SET EXERCISE: Which lines in the records below contain the word "photograph", with case matching? Show each of those lines in full.

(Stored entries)
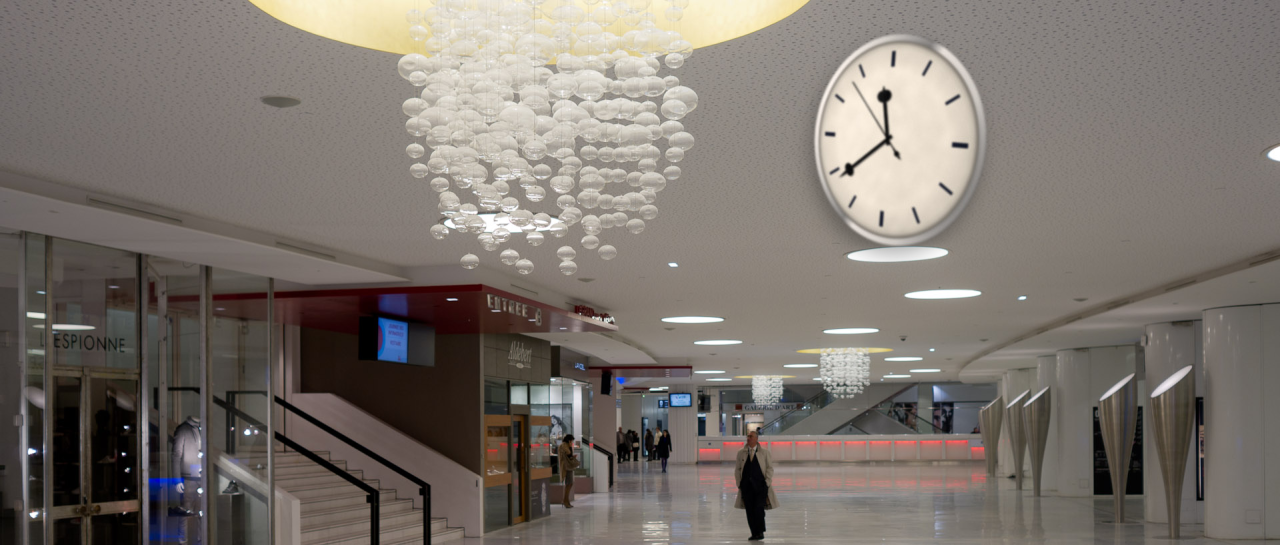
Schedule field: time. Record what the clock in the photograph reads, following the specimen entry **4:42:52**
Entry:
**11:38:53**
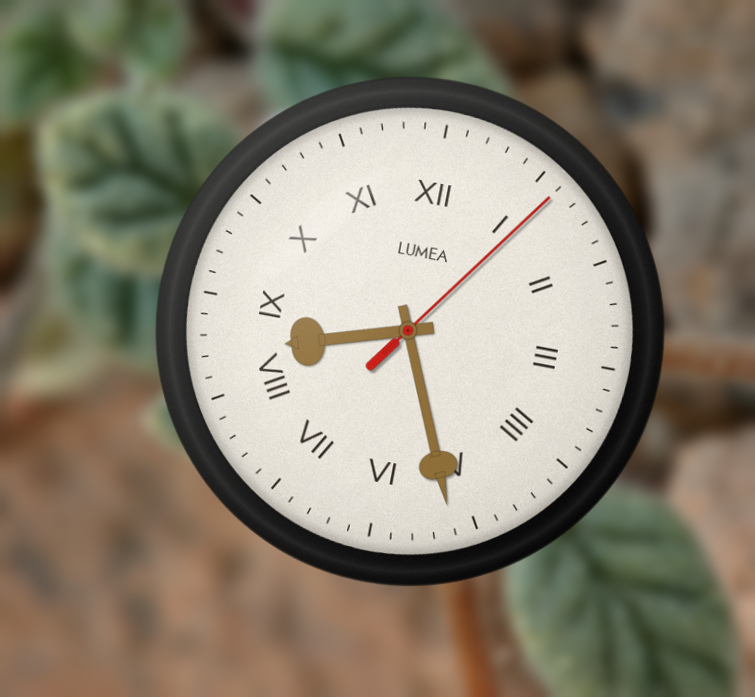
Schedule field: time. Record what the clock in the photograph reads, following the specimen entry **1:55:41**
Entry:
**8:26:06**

...

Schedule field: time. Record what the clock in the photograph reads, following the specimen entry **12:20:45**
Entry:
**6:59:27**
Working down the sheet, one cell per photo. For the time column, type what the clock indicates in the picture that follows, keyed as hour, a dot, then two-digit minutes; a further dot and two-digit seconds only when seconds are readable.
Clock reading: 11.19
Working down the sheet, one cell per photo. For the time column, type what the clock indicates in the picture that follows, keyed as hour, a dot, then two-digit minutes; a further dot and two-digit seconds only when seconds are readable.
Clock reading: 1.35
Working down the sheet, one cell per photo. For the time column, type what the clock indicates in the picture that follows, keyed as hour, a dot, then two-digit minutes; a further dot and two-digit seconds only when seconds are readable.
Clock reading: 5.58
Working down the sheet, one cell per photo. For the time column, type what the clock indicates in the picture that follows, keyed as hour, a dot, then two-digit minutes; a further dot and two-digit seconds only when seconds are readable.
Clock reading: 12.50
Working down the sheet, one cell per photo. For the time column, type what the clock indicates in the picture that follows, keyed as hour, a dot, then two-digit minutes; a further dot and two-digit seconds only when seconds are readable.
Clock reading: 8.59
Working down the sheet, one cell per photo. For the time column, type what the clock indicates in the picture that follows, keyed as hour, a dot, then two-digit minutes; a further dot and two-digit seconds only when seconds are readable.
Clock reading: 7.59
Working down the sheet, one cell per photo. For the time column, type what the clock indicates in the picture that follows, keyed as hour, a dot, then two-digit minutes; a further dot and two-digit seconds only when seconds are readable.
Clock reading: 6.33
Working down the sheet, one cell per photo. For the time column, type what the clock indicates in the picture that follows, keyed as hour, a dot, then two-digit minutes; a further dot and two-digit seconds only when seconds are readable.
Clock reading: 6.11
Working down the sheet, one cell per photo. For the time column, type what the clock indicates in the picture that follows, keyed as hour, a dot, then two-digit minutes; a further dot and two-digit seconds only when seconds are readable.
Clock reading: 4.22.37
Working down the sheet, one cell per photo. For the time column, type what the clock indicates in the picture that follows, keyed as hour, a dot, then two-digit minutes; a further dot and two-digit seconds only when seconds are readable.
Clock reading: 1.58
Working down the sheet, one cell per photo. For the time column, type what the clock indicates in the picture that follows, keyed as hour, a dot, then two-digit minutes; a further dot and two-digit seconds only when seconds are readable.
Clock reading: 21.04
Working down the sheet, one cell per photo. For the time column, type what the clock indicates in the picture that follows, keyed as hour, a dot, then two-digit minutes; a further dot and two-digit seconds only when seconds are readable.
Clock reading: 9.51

==

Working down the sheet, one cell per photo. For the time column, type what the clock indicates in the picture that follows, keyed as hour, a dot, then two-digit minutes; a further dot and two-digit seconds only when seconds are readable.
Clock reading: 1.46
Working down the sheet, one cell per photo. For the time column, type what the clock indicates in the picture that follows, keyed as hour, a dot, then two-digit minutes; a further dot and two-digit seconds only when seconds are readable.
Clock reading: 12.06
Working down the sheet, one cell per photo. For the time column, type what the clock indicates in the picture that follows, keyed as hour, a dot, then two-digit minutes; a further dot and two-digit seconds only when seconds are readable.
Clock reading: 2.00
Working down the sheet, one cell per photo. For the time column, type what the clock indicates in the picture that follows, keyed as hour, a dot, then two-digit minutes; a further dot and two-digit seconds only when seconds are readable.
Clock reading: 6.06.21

ANSWER TO THE EXERCISE:
Schedule field: time. Record what the clock in the photograph reads, following the specimen entry **4:42:52**
Schedule field: time. Record what the clock in the photograph reads, following the specimen entry **1:55:41**
Schedule field: time. Record what the clock in the photograph reads, following the specimen entry **12:20:45**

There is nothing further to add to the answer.